那一侧翼已经毁了,人们从窗口的铁栏缝里还可以看见那些墙砖塌了的房间,当时英军埋伏在那些房间里,一道旋梯,从底到顶全破裂了,好象是个破海螺的内脏。那楼梯分两层,英军当时在楼梯上受到攻击,便聚集在上层的梯级上,并且拆毁下层。大块大块的青石板在荨麻丛里堆得象座小山,却还有十来级附在墙上,在那第一级上搠了一个三齿叉的迹印。那些高不可攀的石级,正如牙床上的牙一样,仍旧牢固地嵌在墙壁里。其余部分就好象是一块掉了牙的颚骨。那里还有两株古树:一株已经死了,一株根上受了伤,年年四月仍发青。从一八一五以来,它的枝叶渐渐穿过了楼梯。

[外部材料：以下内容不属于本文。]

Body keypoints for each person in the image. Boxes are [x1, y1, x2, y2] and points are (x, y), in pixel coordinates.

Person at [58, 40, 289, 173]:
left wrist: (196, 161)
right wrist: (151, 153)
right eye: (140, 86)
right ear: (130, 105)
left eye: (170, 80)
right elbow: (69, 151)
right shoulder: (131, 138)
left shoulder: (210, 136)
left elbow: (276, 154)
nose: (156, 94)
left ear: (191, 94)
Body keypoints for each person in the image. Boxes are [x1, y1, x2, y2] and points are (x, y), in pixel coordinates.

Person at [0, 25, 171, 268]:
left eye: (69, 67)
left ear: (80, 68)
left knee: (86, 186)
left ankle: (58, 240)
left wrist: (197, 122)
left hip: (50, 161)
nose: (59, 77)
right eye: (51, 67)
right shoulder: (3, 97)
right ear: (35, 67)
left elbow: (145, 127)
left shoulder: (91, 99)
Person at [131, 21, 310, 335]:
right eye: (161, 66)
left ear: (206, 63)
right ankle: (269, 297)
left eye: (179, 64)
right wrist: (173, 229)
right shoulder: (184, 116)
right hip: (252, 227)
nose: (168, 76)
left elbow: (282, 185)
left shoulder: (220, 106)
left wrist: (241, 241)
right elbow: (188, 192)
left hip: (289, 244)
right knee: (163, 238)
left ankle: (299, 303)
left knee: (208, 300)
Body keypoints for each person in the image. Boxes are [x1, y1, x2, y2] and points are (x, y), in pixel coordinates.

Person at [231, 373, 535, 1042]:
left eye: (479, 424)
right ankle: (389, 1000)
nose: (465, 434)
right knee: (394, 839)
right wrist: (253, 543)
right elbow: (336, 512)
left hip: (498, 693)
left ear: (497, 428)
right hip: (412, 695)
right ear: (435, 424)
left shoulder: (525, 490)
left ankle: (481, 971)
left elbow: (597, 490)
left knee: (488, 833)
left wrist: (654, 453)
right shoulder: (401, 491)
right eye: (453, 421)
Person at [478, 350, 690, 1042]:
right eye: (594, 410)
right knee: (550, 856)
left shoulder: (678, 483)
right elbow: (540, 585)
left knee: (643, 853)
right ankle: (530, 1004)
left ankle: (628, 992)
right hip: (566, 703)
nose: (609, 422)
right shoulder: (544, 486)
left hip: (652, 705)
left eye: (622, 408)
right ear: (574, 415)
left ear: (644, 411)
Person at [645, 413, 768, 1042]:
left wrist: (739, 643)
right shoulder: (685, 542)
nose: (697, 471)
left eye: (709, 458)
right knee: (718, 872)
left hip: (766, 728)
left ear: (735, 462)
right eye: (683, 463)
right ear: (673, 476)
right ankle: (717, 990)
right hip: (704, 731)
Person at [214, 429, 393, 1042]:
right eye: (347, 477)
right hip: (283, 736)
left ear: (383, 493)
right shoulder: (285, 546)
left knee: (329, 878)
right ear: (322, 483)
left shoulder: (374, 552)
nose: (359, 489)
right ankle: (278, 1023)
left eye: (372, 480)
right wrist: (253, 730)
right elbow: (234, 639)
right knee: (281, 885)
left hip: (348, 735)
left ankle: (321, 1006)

当年在那礼拜堂里也有过一番屠杀。现在却静得出奇。自从那次流血以后,不再有人来做弥撒了。但是祭台依然存在,那是一座靠着粗石壁的粗木祭台。四堵用灰浆刷过的墙,一道对着祭台的门,两扇圆顶小窗,门上有一个高大的木十字架,十字架上面有个被一束干草堵塞了的方形通风眼,在一个墙角的地上,有一个旧玻璃窗框的残骸,这便是那礼拜堂的现状。祭台旁边,钉了一个十五世纪的圣女安娜的木刻像;童年时代的耶稣的头,它不幸也和基督一样受难,竟被一颗铳子打掉了。法军在这礼拜堂里曾一度做过主人,继又被击退,便放了一把火。这破屋里当时满是烈焰,象只火炉,门着过火,地板也着过火,基督的木雕像却不曾着火。火舌灼过他的脚,随即熄灭了,留下两段乌焦的残肢。奇迹,当地的人这样说。儿时的耶稣丢了脑袋,足见他的运气不如基督。

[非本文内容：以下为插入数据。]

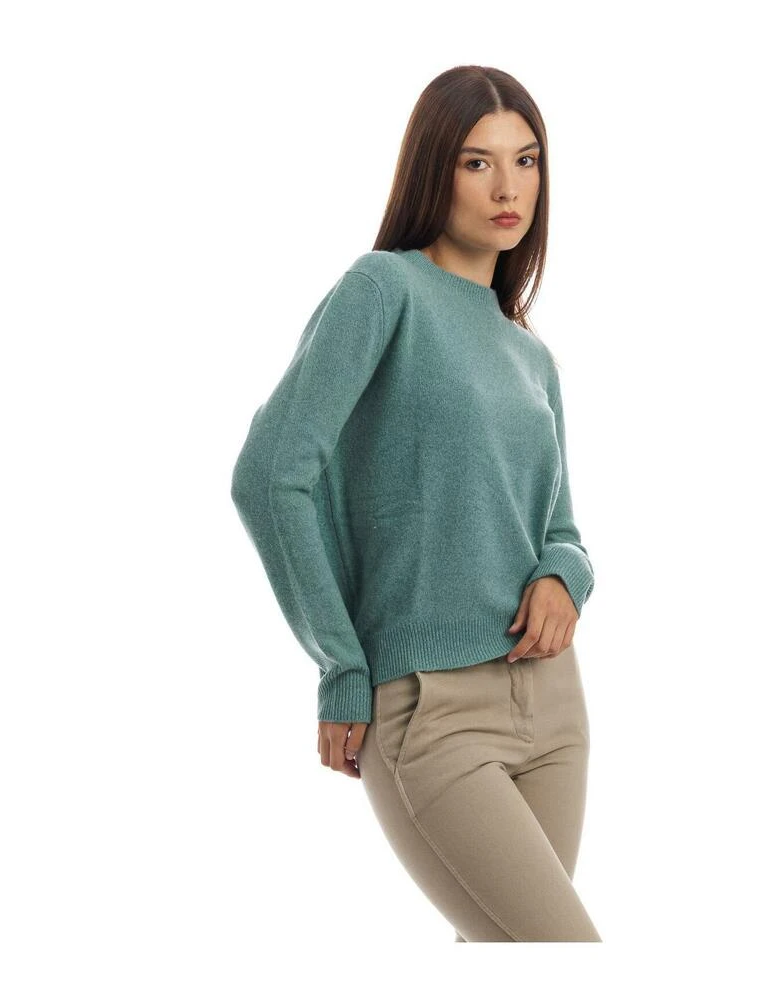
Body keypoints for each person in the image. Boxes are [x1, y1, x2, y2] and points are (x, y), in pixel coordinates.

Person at [230, 65, 601, 942]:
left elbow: (560, 527)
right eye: (477, 163)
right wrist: (340, 664)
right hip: (432, 711)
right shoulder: (383, 292)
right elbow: (270, 474)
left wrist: (564, 575)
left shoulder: (529, 353)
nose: (508, 188)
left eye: (526, 160)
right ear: (434, 170)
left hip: (552, 704)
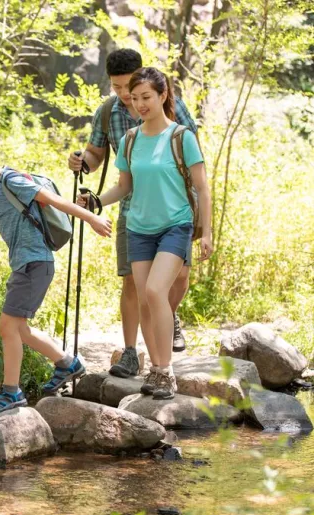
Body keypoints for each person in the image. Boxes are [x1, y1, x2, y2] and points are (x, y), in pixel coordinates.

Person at [0, 138, 112, 417]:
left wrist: (90, 218)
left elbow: (53, 200)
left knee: (7, 326)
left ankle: (11, 392)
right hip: (25, 265)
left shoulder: (11, 181)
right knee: (18, 329)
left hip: (35, 263)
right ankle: (67, 364)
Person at [82, 67, 212, 399]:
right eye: (135, 98)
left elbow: (202, 188)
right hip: (138, 228)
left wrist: (207, 232)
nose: (140, 104)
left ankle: (166, 372)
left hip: (175, 224)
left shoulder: (181, 136)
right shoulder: (130, 140)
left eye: (146, 97)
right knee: (143, 299)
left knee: (156, 291)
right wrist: (96, 201)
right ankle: (156, 369)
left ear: (163, 95)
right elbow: (123, 187)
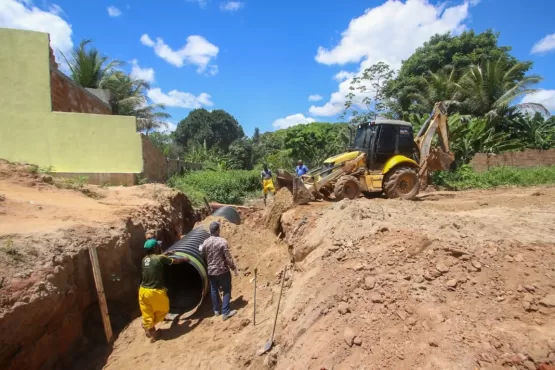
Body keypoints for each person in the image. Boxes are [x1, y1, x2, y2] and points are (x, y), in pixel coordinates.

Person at [139, 239, 189, 342]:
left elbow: (156, 259)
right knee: (164, 310)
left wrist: (166, 253)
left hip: (142, 291)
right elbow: (175, 261)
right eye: (157, 246)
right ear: (155, 248)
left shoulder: (144, 259)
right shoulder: (160, 258)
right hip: (154, 291)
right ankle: (150, 327)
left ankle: (150, 330)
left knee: (147, 312)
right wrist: (184, 259)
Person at [199, 221, 239, 321]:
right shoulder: (222, 242)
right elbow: (228, 258)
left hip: (211, 271)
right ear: (217, 230)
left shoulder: (205, 242)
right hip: (222, 270)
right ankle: (225, 312)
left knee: (213, 289)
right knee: (226, 289)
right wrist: (234, 268)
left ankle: (216, 310)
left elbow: (202, 254)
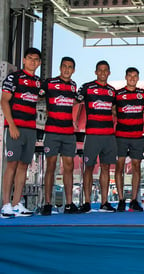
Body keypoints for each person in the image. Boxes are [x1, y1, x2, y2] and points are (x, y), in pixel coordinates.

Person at [1, 47, 42, 218]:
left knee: (24, 166)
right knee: (11, 164)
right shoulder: (14, 77)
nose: (33, 61)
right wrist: (11, 125)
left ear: (39, 63)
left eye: (36, 59)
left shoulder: (38, 82)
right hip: (14, 128)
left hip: (30, 129)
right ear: (24, 60)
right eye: (30, 58)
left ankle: (17, 204)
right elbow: (4, 101)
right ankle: (5, 206)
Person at [40, 57, 80, 215]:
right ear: (60, 67)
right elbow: (38, 96)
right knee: (51, 166)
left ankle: (69, 204)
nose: (67, 69)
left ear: (73, 70)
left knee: (69, 167)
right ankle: (48, 203)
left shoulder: (73, 85)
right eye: (64, 66)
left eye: (70, 67)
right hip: (52, 131)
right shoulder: (49, 83)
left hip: (68, 132)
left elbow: (73, 102)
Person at [77, 60, 117, 213]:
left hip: (108, 135)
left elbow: (115, 111)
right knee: (89, 167)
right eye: (99, 70)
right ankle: (87, 202)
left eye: (105, 70)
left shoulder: (112, 91)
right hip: (92, 135)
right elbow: (73, 101)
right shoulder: (87, 87)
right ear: (95, 72)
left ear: (109, 72)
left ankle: (104, 202)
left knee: (106, 168)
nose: (102, 73)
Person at [114, 67, 144, 212]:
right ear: (126, 77)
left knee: (136, 168)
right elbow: (113, 110)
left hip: (137, 137)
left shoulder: (142, 94)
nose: (132, 78)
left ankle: (133, 200)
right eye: (130, 76)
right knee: (119, 167)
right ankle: (121, 200)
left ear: (138, 78)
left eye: (135, 76)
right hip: (121, 135)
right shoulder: (119, 94)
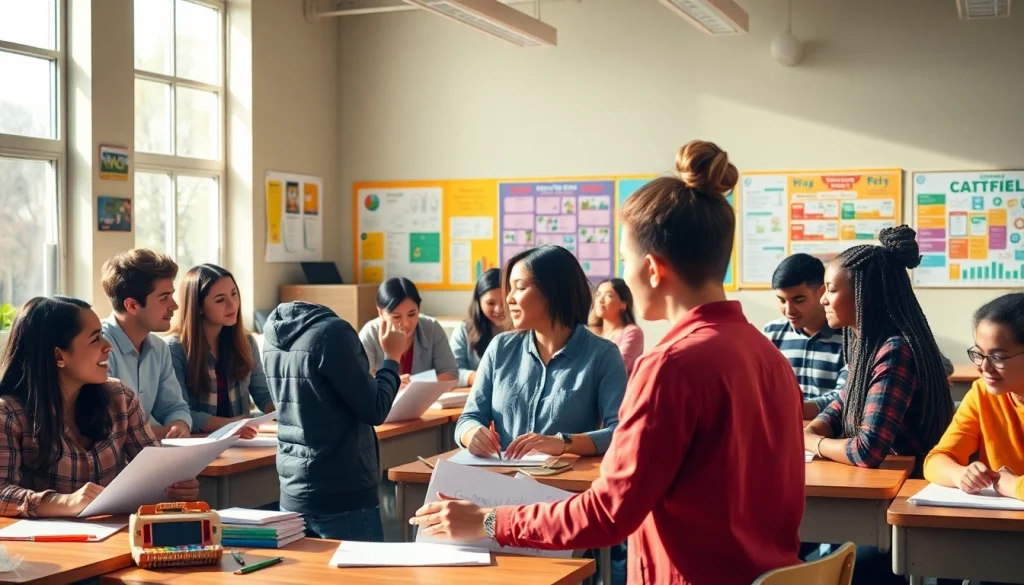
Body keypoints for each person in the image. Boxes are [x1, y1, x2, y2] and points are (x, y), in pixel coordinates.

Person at [414, 140, 805, 585]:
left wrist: (488, 521)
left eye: (624, 259)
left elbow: (608, 513)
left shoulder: (671, 366)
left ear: (653, 269)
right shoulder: (768, 356)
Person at [803, 225, 955, 585]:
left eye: (831, 289)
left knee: (848, 568)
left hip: (910, 499)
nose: (822, 299)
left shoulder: (896, 349)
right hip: (881, 490)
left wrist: (812, 442)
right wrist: (819, 425)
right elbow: (844, 400)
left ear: (863, 295)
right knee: (787, 530)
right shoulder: (866, 342)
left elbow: (867, 451)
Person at [0, 296, 199, 518]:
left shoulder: (120, 397)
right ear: (59, 355)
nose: (108, 346)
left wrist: (174, 485)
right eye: (95, 339)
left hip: (117, 533)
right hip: (42, 540)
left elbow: (156, 470)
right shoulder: (9, 414)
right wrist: (64, 502)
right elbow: (1, 492)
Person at [454, 245, 626, 460]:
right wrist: (472, 434)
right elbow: (468, 418)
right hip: (501, 475)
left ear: (553, 291)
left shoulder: (603, 355)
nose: (509, 299)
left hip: (565, 478)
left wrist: (563, 442)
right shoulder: (499, 348)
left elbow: (620, 432)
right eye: (510, 288)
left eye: (520, 287)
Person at [262, 301, 406, 541]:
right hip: (343, 492)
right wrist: (392, 357)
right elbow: (376, 409)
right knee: (360, 566)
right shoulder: (335, 333)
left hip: (293, 491)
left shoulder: (272, 335)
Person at [924, 293, 1024, 502]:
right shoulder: (982, 394)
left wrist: (1013, 485)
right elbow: (935, 461)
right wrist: (960, 474)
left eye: (997, 357)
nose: (984, 367)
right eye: (979, 354)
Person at [167, 264, 274, 435]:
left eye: (234, 294)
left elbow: (263, 395)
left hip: (241, 439)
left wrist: (288, 409)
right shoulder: (174, 349)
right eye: (220, 300)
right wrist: (233, 424)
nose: (232, 305)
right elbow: (180, 414)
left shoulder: (246, 342)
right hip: (200, 441)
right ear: (198, 307)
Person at [101, 249, 192, 440]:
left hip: (148, 452)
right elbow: (109, 430)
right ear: (132, 305)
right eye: (164, 298)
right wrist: (167, 433)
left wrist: (180, 424)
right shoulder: (99, 347)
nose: (174, 306)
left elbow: (174, 407)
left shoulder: (159, 348)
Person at [763, 254, 845, 419]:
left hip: (828, 432)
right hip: (781, 429)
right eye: (782, 300)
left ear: (822, 292)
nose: (789, 310)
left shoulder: (849, 337)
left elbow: (845, 397)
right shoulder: (771, 333)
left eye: (798, 300)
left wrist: (786, 410)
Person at [359, 277, 458, 386]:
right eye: (396, 317)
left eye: (412, 314)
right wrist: (390, 385)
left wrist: (416, 388)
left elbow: (451, 373)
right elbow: (361, 384)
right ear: (381, 313)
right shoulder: (370, 334)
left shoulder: (431, 328)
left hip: (423, 396)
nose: (406, 323)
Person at [449, 269, 505, 387]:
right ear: (478, 302)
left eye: (505, 302)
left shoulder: (524, 329)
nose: (499, 309)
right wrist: (479, 377)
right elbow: (452, 373)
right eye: (490, 303)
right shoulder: (464, 330)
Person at [589, 278, 644, 376]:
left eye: (609, 296)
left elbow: (617, 368)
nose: (600, 300)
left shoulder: (631, 332)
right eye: (598, 295)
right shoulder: (591, 333)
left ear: (623, 304)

墙上满是游人的字迹。在那基督的脚旁写着:安吉内。还有旁的题名?b@!!!l?瘃| ?誡@着惊叹号,那是愤怒的表示。那道墙在一八四九年曾经重加粉刷,因为各国的人在那上面互相辱骂。

一个手里捏着一把板斧的尸首便是在这礼拜堂的门口找到的,那是勒格罗上尉的遗骸。

从礼拜堂出来,朝左,我们可以看见一口井。这院子里原有两口井。我们问:“为什么那口井没有吊桶和滑车了呢?”因为已经没有人到那里取水了。为什么没有人到那里取水呢?因为井里填满枯骨。

到那井里取水的最后一个人叫威廉·范·吉耳逊。他是个农民,当时在乌古蒙当园丁。一八一五年六月十八日,他的家眷曾逃到树林里去躲藏。

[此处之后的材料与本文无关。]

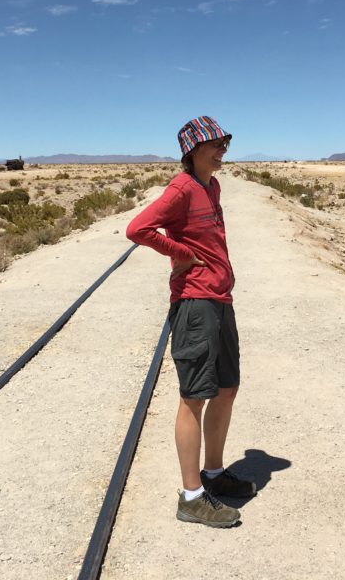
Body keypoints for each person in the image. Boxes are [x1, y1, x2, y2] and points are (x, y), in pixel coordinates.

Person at [126, 116, 255, 528]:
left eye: (225, 143)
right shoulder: (181, 187)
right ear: (192, 150)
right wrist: (177, 251)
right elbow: (138, 228)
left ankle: (213, 473)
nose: (222, 150)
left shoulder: (212, 185)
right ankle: (191, 497)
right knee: (194, 397)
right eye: (215, 144)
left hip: (220, 298)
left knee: (227, 389)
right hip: (195, 303)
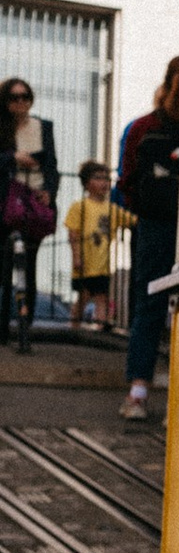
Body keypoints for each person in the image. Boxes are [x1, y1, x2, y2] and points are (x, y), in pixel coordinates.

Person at [114, 56, 179, 418]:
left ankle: (141, 391)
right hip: (161, 225)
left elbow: (125, 182)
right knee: (151, 304)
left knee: (151, 305)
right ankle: (139, 390)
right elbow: (126, 181)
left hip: (160, 223)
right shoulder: (145, 128)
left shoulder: (144, 127)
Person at [0, 82, 58, 354]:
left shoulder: (43, 127)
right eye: (14, 98)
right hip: (6, 203)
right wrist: (13, 157)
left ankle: (26, 326)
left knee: (30, 265)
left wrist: (50, 192)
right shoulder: (2, 128)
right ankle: (3, 327)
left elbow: (52, 165)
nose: (20, 102)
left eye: (25, 97)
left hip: (33, 203)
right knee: (4, 266)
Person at [66, 163, 119, 332]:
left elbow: (130, 220)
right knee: (84, 295)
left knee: (102, 296)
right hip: (86, 263)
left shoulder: (112, 209)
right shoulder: (79, 207)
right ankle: (74, 327)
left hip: (102, 264)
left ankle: (101, 327)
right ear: (86, 183)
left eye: (106, 179)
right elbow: (73, 234)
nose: (104, 183)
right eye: (98, 178)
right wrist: (77, 257)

那些不幸的流离失所的人在维莱修道院附近的树林里躲了好几昼夜。今天还留下当年的一些痕迹,例如一些烧焦了的古树干,便标志着那些惊慌战栗的难民在树林里露宿的地点。

威廉·范·吉耳逊留在乌古蒙“看守古堡”,他蜷伏在一个地窖里。英国人发现了他。他们把这吓破了胆的人从他的藏身窟里拖出来,用刀背砍他,强迫他伏侍那些战士。他们渴,威廉便供给他们喝。他的水便是从那井里取来的。许多人都在那里喝了他们最后的一口水。这口被许多死人喝过水的井也该同归于尽。

战后大家忙着掩埋尸休。死神有一种独特的扰乱胜利的方法,它在光荣之后继以瘟疫。伤寒症往往是武功的一种副产品。那口井相当深,成了万人冢。那里面丢进了三百具尸体。也许丢得太急。他们果真全是死了的人吗?据传说是未必尽然的。好象在抛尸的那天晚上,还有人听见微弱的叫喊声从井底传出来。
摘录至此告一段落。